Nibbling went well, here is what I actually purchased and total gain loss since purchase.  This represents a VERY small part of my portfolio.

Stock Total Gain/Loss
AMZN 23.30%
BABA 6.04%
JPM 6.29%
LULU 12.02%
UL 5.00%
V 0.75%
GSK -4.39%
GILD 4.46%

So most of this happened just a few weeks ago (1/27/2020).   AMZN, LULU and GILD have all been held a bit longer, but the others were just nibbling when the market dipped.

GSK is the only one trailing the market, but I do still like the annual div yield of 5% GSK.  GILD has also been a relative loser in my portfolio, but again, I like the dividend and still see long term upside and value in these.

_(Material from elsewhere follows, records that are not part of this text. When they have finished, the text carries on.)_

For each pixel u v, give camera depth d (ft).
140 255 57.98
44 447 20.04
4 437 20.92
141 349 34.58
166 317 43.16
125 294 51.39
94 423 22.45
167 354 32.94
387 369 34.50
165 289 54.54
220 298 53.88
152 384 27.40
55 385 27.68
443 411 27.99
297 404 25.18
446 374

So lets make another comparison to see how terrible I am at stock picking.   Since Jan 27th I have earned 3% on my stock picks.   QQQ has gained 6.8%, SPY 4.3%.   Not impressive at all.   Hence this is why this is less than 1% of my liquid holdings.

Another comparison, and this is unfairly weighted.   My total portfolio (everything is less than 1 year purchase) is up 41.2%, QQQ is up 37%.   So I am beating the market, but that is because my largest holding is the largest holding of QQQ which is on fire as of late (MSFT).   This does not include dividends either.

Last comparison.   My ‘stable’ portfolio is up 12% in 10 months.   It also pays a 2% div.   This is clearly trailing the market by quite a bit, but this is by design, with an expectation of less drawdown when the market retreats.    This portfolio maxes out returns at about 19%, with a max draw down (2007-2008) of 11.4%.

This same portfolio from above will be re-balanced during a 25% or more decline will shift to the portfolio that returns 40%+ plus a year.   Once the 40% return is achieved from re-balance, will shift back to the more stable return profile.   

The above statement requires a lot of discipline, but I believe it make sense.   It is basically a move to higher proportion of stocks on a decline, with a reverse out of taking profits at approximately a 30-40% increase in portfolio.   This is done with a little bit of leveraged funds, but still only has a downside risk of 28% over the entire portfolio (vs 50% or more).   The Sharpe ratio on these strategies tend to be in 1.3-1.5 range, with Sortino ratios > 2.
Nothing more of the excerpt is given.